Rewrite every line of the material with "part" changed to "component" wherever it occurs, leaving everything else as it is.

— start of Provided data —

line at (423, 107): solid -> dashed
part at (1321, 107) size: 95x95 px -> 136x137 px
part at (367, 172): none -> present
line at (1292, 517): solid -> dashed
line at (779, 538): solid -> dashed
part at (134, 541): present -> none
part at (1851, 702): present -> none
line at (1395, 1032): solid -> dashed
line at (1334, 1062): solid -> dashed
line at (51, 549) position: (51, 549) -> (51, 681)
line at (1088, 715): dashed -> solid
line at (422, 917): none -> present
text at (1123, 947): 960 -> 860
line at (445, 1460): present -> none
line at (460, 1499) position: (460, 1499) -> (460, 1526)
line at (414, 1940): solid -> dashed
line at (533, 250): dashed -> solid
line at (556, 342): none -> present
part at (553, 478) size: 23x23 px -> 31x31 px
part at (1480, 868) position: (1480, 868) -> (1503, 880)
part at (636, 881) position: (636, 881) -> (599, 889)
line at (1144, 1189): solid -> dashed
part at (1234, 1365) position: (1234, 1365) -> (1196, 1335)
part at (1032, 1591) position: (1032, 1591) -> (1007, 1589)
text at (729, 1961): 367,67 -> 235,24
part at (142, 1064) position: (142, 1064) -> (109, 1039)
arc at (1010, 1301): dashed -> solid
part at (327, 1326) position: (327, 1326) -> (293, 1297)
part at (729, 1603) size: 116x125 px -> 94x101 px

— end of Provided data —

» **Response to the exercise**
line at (423, 107): solid -> dashed
component at (1321, 107) size: 95x95 px -> 136x137 px
component at (367, 172): none -> present
line at (1292, 517): solid -> dashed
line at (779, 538): solid -> dashed
component at (134, 541): present -> none
component at (1851, 702): present -> none
line at (1395, 1032): solid -> dashed
line at (1334, 1062): solid -> dashed
line at (51, 549) position: (51, 549) -> (51, 681)
line at (1088, 715): dashed -> solid
line at (422, 917): none -> present
text at (1123, 947): 960 -> 860
line at (445, 1460): present -> none
line at (460, 1499) position: (460, 1499) -> (460, 1526)
line at (414, 1940): solid -> dashed
line at (533, 250): dashed -> solid
line at (556, 342): none -> present
component at (553, 478) size: 23x23 px -> 31x31 px
component at (1480, 868) position: (1480, 868) -> (1503, 880)
component at (636, 881) position: (636, 881) -> (599, 889)
line at (1144, 1189): solid -> dashed
component at (1234, 1365) position: (1234, 1365) -> (1196, 1335)
component at (1032, 1591) position: (1032, 1591) -> (1007, 1589)
text at (729, 1961): 367,67 -> 235,24
component at (142, 1064) position: (142, 1064) -> (109, 1039)
arc at (1010, 1301): dashed -> solid
component at (327, 1326) position: (327, 1326) -> (293, 1297)
component at (729, 1603) size: 116x125 px -> 94x101 px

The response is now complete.